Assigned task: Turn the lines below into a Markdown table with the columns "No." and "Line", one row for each line, numbered in order and skipping any blank ones. Leave the pictures out of the answer.

Excerpted data:
§

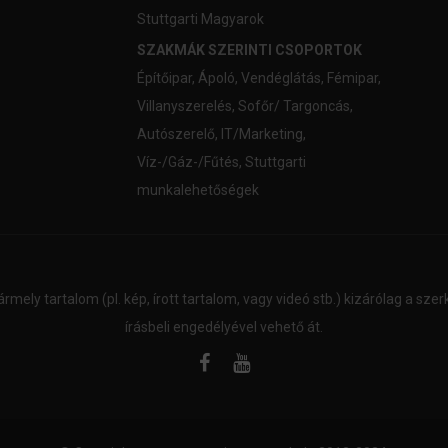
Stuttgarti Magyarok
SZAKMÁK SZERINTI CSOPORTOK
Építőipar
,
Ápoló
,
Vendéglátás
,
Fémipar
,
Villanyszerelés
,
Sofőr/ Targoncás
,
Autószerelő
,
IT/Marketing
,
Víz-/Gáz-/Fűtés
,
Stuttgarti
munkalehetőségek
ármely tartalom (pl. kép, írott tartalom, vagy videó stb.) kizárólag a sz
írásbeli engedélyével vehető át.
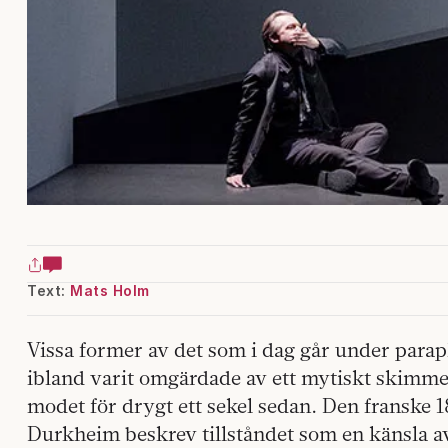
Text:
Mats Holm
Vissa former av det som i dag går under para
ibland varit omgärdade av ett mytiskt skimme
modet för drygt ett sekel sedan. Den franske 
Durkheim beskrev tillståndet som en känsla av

§

Exercise output:
| No. | Line |
|---|---|
| 1 | Stuttgarti Magyarok |
| 2 | SZAKMÁK SZERINTI CSOPORTOK |
| 3 | Építőipar |
| 4 | , |
| 5 | Ápoló |
| 6 | , |
| 7 | Vendéglátás |
| 8 | , |
| 9 | Fémipar |
| 10 | , |
| 11 | Villanyszerelés |
| 12 | , |
| 13 | Sofőr/ Targoncás |
| 14 | , |
| 15 | Autószerelő |
| 16 | , |
| 17 | IT/Marketing |
| 18 | , |
| 19 | Víz-/Gáz-/Fűtés |
| 20 | , |
| 21 | Stuttgarti |
| 22 | munkalehetőségek |
| 23 | ármely tartalom (pl. kép, írott tartalom, vagy videó stb.) kizárólag a sz |
| 24 | írásbeli engedélyével vehető át. |
| 25 | Text: |
| 26 | Mats Holm |
| 27 | Vissa former av det som i dag går under para |
| 28 | ibland varit omgärdade av ett mytiskt skimme |
| 29 | modet för drygt ett sekel sedan. Den franske  |
| 30 | Durkheim beskrev tillståndet som en känsla av |